For the material below, count the lines containing "GICS" and reply with the number alone.

Segment Open

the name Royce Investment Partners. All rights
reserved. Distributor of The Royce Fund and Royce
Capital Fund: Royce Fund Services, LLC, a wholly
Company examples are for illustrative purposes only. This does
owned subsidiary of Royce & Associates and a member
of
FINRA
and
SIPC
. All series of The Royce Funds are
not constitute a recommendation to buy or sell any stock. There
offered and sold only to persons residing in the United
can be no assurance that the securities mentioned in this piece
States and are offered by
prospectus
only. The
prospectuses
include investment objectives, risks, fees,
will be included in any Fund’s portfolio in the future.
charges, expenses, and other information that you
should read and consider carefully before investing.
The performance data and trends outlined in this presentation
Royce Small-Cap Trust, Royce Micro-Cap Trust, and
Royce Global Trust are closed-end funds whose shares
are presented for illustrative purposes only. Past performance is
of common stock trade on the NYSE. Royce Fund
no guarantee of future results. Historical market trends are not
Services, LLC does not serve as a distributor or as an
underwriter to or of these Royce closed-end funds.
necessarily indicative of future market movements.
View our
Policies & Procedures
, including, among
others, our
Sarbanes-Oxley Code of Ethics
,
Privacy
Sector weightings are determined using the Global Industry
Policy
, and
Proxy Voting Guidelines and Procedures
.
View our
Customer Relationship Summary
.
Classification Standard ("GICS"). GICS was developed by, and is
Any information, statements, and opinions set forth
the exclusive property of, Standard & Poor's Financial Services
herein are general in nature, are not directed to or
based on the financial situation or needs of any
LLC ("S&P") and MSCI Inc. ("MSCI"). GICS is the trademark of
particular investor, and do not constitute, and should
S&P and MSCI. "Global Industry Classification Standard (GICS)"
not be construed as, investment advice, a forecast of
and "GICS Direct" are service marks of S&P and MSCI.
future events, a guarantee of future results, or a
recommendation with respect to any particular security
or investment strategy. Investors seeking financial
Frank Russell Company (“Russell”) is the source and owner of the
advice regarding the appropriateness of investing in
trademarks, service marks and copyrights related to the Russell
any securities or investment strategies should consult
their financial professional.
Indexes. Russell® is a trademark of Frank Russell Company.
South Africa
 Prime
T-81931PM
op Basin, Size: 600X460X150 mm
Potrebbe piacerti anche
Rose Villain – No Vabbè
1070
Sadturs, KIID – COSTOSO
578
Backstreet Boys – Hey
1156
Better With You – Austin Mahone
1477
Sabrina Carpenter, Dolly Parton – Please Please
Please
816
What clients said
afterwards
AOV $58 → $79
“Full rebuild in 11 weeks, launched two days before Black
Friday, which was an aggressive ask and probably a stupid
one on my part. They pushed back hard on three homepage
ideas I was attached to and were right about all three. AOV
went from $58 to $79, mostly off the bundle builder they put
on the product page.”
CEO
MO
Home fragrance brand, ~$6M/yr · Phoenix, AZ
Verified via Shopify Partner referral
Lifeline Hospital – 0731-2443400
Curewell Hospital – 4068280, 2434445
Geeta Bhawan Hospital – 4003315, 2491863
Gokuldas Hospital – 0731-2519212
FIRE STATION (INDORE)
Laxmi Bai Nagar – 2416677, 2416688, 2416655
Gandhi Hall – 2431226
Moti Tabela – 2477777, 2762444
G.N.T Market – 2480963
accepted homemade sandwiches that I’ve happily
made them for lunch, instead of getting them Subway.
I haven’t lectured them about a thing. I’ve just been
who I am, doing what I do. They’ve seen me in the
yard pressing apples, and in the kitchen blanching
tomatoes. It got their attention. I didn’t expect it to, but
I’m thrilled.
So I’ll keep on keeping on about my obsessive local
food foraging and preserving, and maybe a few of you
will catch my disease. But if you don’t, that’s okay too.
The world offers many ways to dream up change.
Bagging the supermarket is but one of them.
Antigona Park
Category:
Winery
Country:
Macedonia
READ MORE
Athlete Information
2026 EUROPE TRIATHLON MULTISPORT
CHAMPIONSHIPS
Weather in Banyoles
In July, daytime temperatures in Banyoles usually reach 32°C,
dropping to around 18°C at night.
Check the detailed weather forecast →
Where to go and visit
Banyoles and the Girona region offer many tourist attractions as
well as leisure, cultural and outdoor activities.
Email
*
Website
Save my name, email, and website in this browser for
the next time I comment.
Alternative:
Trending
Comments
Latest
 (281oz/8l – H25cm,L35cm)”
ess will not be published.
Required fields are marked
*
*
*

Segment Closed

TASK SOLUTION: 4